Huda al-Imam come Jalal Aboukhater è oggi attivamente impegnata nel movimento di contestazione che ha invaso le strade di Gerusalemme. Ed entrambi conservano la memoria viva delle precedenti ondate di espulsione. Agli inizi degli anni 2000, 43 Palestinesi sono stati strappati con la forza dalle loro case. Nel 2008, una parte della famiglia al-Kurd ha subito la stessa sorte, seguita, nell’agosto del 2009, dalle famiglie Hanoun e Ghawi, poi dalla famiglia Shamasneh nel 2017. « Nel 2008, quando hanno espulso la famiglia al-Kurd, questa è rimasta per quaranta giorni a Cheikh Jarrah, in una tenda che i poliziotti regolarmente distruggevano.

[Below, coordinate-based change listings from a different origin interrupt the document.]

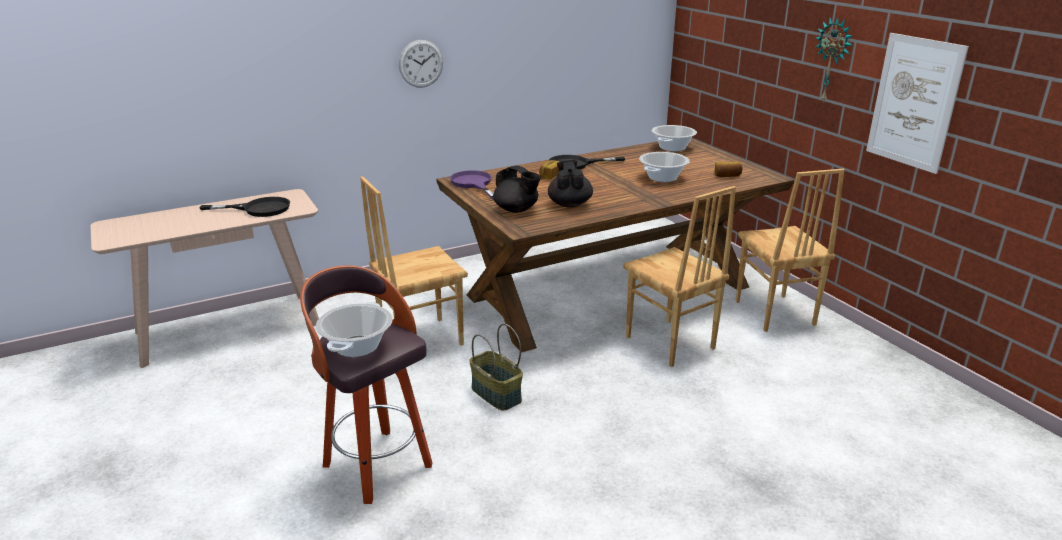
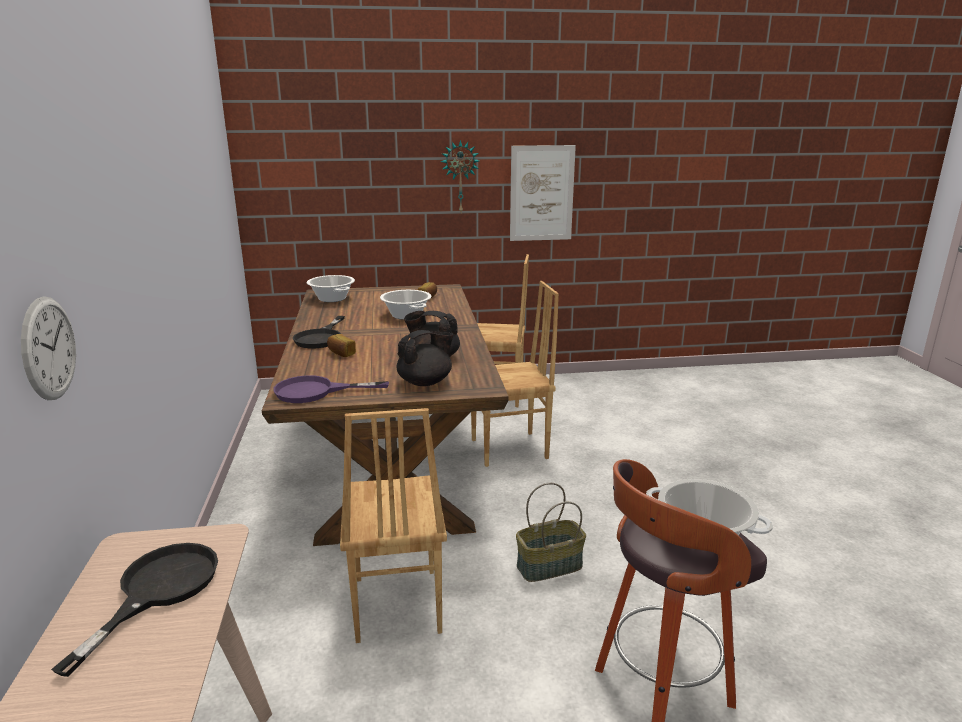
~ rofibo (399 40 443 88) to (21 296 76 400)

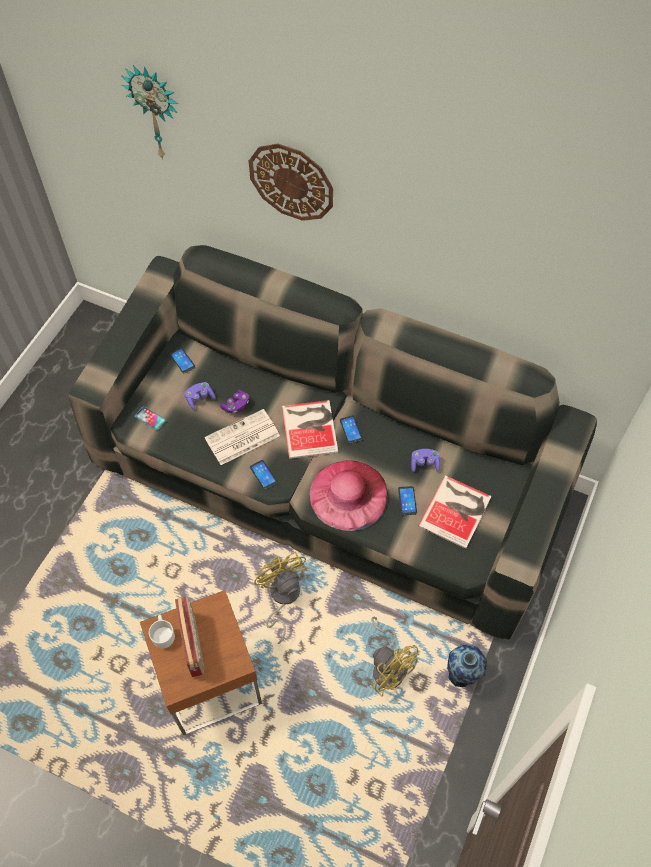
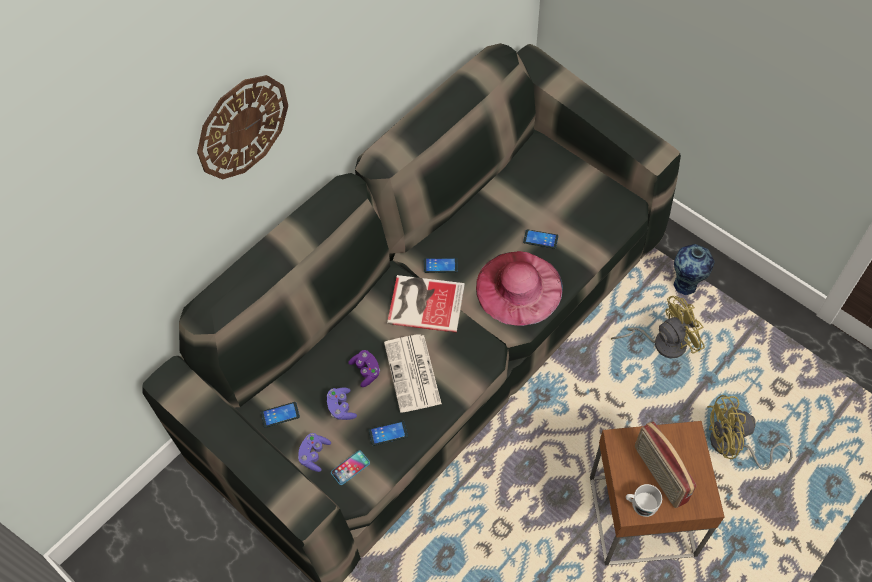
~ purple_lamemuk (411 449 440 472) to (298 433 331 472)
~ ruzibok (250 460 277 490) to (369 421 408 446)
~ tupuvon (175 597 205 677) = (635 422 697 508) 120 degrees counterclockwise
~ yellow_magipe (254 552 306 644) to (707 395 792 470)
- rofibo (121 65 178 160)
- penagabon (418 475 491 549)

Allora hanno eretto una tenda sulla rotonda di Talbiya per rivendicare il diritto di tornare nella loro casa d’origine a Gerusalemme ovest », ricorda Huda al-Imam.
 
Malgrado la colonizzazione israeliana prima, malgrado poi gli intrighi dell’Autorità palestinese cui molti Palestinesi di Gerusalemme rimprovero la strumentalizzazione del loro calvario per giustificare il rinvio delle elezioni nazionali inizialmente previste per il 22 maggio, Huda al-Imam sembra spinta dalla forza di una nuova generazione all’avanguardia della lotta. « E’ la prima volta che sento con tale potenza questa identità palestinese unita contro l’occupazione, nonostante l’impegno e l’energia spese dagli Israeliani per sradicare la nostra identità. Forse siamo molto lontani dalla possibilità di formare uno Stato, ma siamo già certamente una nazione », dice. « E anche se la classe politica ha forse bloccato le elezioni per evitare una sconfitta nei seggi, Gerusalemme ha di fatto già votato ».